Comme cela s'est produit à Rio de Janeiro, le manque de contrôle de la police bahianaise – dont le symptôme concret est le taux de mortalité scandaleux – a renforcé la participation des membres de la corporation à la criminalité et aux milices, qui ont commencé à agir aussi bien dans la région métropolitaine que dans dans les zones rurales et autochtones. Le même modèle de tyrannies armées contrôlant les territoires, soutenu par l'uniforme ou le capital milliardaire du trafic de drogue, est devenu un fléau dans différents États du pays, ignorant les dirigeants qui agissent politiquement dans la lutte pour le renforcement de l'État de droit et d'un système plus juste. société démocratique, comme Bernadette et Marielle.

Dans le cas de Bahia, la situation est encore plus déconcertante du fait de l'escalade de la violence depuis plus de 16 ans sous la direction des gouvernements du PT, incapables de réfléchir à des moyens plus efficaces pour atténuer le drame du renforcement du marché de la drogue. … et le manque de contrôle de la police. Tout au long des administrations du PT, on a assisté à la reproduction des mêmes erreurs des partis populistes, qui exploitaient la peur de la population et misaient sur des patrouilles ostensibles et truculentes dans les quartiers pauvres, reproduisant la violence contre les groupes les plus stigmatisés.

Au lieu de garantir les droits et la sécurité des habitants de ces quartiers, une partie de leur population a fini par être considérée comme ennemie et éliminée. Il suffit de dire que 98 % des victimes des violences policières à Bahia sont noires. Au lieu de réduire la criminalité, les autorités sont entrées en guerre contre la population elle-même. Cette stratégie a accéléré l’emprisonnement de masse, renforçant les factions et les milices criminelles, incitant à la révolte des habitants et affaiblissant la légitimité des institutions démocratiques.

La situation peut sembler insoluble, mais elle ne l’est pas. Il suffit d'une volonté politique pour fixer des priorités : libérer ces quartiers des tyrannies armées qui les oppriment et amener le gouvernement à exercer son rôle de garant des droits et de la justice ; éviter que des personnalités comme Marielle et Bernadette ne se sentent menacées et courent le risque d'être assassinées. Il ne s’agit pas seulement d’un problème de sécurité, mais d’un défi politique fondamental pour l’avenir de la démocratie.

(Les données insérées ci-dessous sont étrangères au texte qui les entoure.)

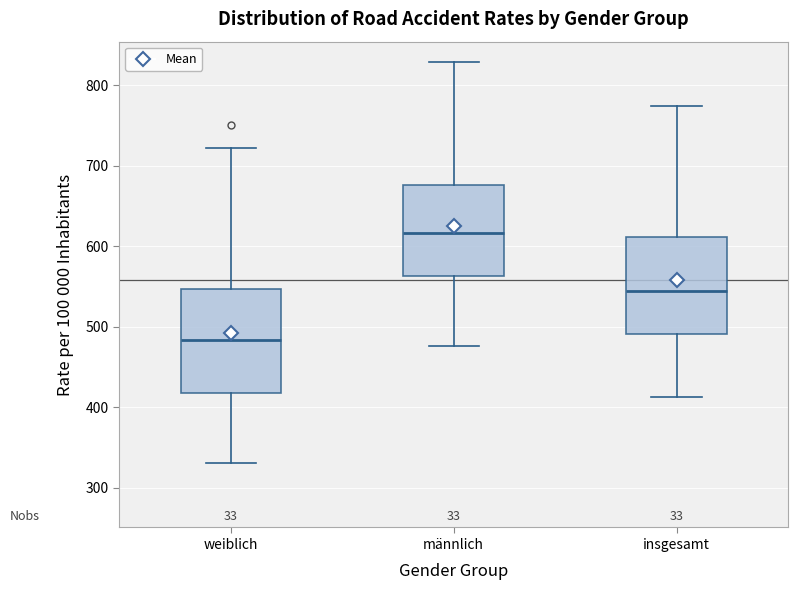

Reading left to right, transcribe this box plot: for each box, give where its median line is, the range the box spans, and where its two whiskers end, as read against the y-axis. The values are not printed on the chart, so give them approximately, as read against the axis.

weiblich: median 480, box 420 to 550, whiskers 330 to 720
männlich: median 620, box 560 to 680, whiskers 480 to 830
insgesamt: median 540, box 490 to 610, whiskers 410 to 770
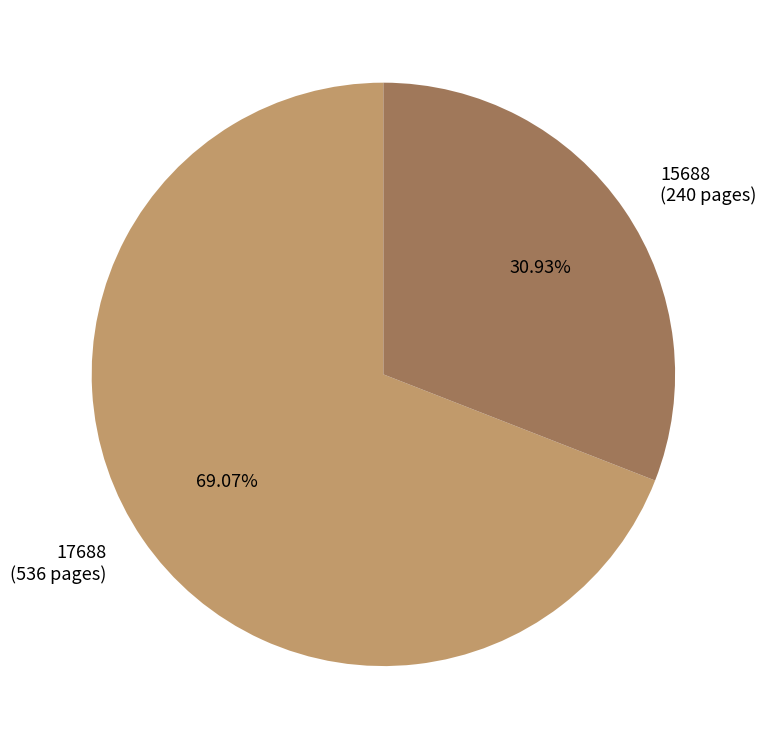

To the nearest percent, what portion does 17688 represent?

69%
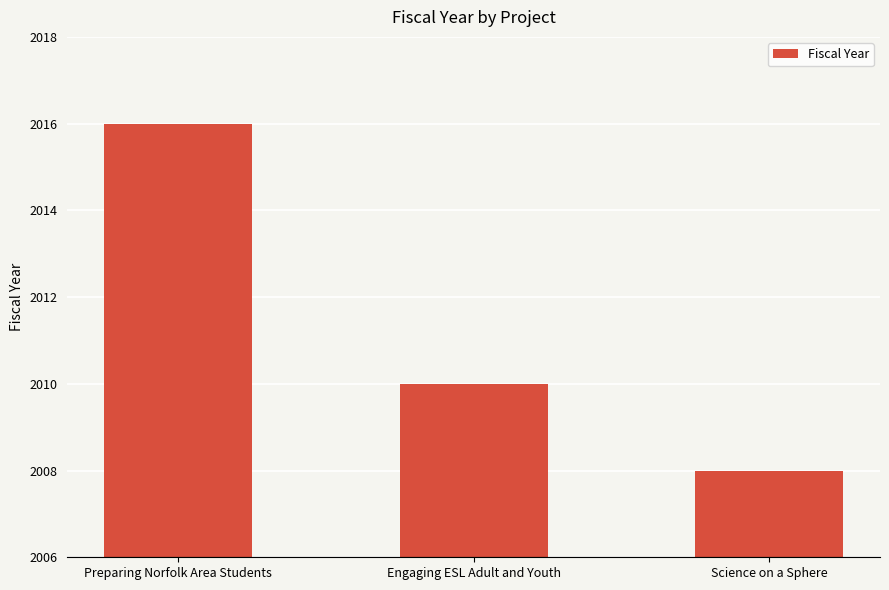

List the labels in order of value, smallest first.

Science on a Sphere, Engaging ESL Adult and Youth, Preparing Norfolk Area Students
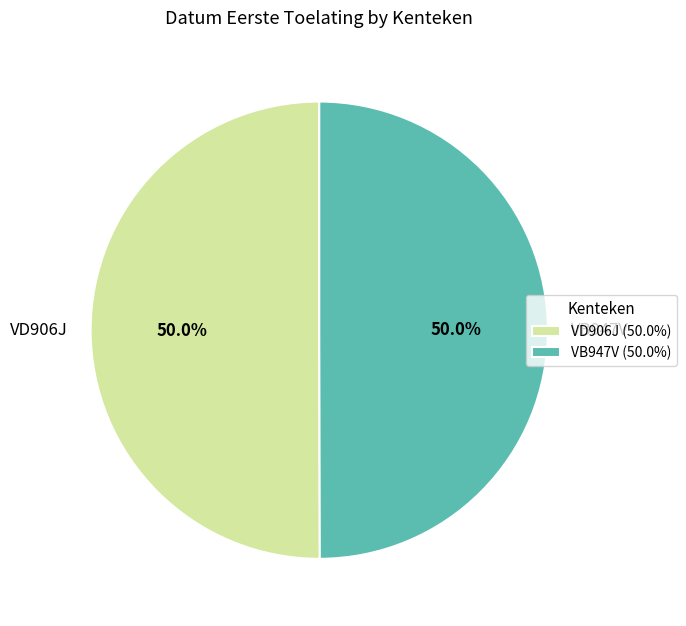

Approximately how many times larger is the value at VB947V compared to VD906J?

1.0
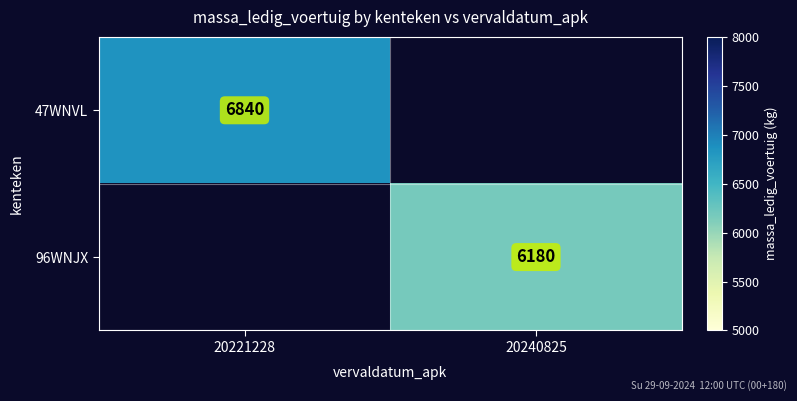

Is it true that 47WNVL equals 2641 at 20221228?

False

La volonté politique doit aller de pair avec la rationalité. Il existe des politiques réussies dans le monde et au Brésil qui ont déjà montré leur efficacité et qui peuvent être reproduites par des gestionnaires publics disposés à diriger ces changements. Une première étape pour apprendre à les connaître et comprendre leur fonctionnement se trouve dans le livre récemment publié. Manuel de sécurité publique fondé sur des données probantes, d'Alberto Kopittke, un recueil de plus de 800 pages qui analyse 170 types de programmes et leurs résultats, obtenus au cours des 50 dernières années.

Alberto Kopittke était directeur du Département des politiques et des projets au Secrétariat national à la sécurité publique sous le gouvernement de Dilma Rousseff. Il avait déjà été secrétaire municipal de sécurité de la ville de Canoas, lorsqu'il a obtenu de bons résultats dans la réduction des homicides. En tant que gestionnaire public, il lui manquait l'accès aux données sur les résultats des programmes pour la région, car il devait décider comment investir l'argent public limité et il avait plusieurs possibilités. Il a passé sept ans à se pencher sur le sujet.

Même s’il ne prétend pas apporter de réponses définitives, le livre constitue un excellent début pour les gouvernements progressistes, qui ont omis ou échoué dans leur quête de garantir la sécurité et les droits de la population, sans compromettre l’État de droit et la démocratie. Les gouvernements fédéraux progressistes, au lieu de diriger le débat et de diriger des politiques efficaces, se lavent pour l’instant les mains et évitent de débattre avec la droite populiste.

*Bruno Paes Manso est journaliste et chercheur au Centre d'étude de la violence de l'USP.

Initialement publié le Journal de l'USP.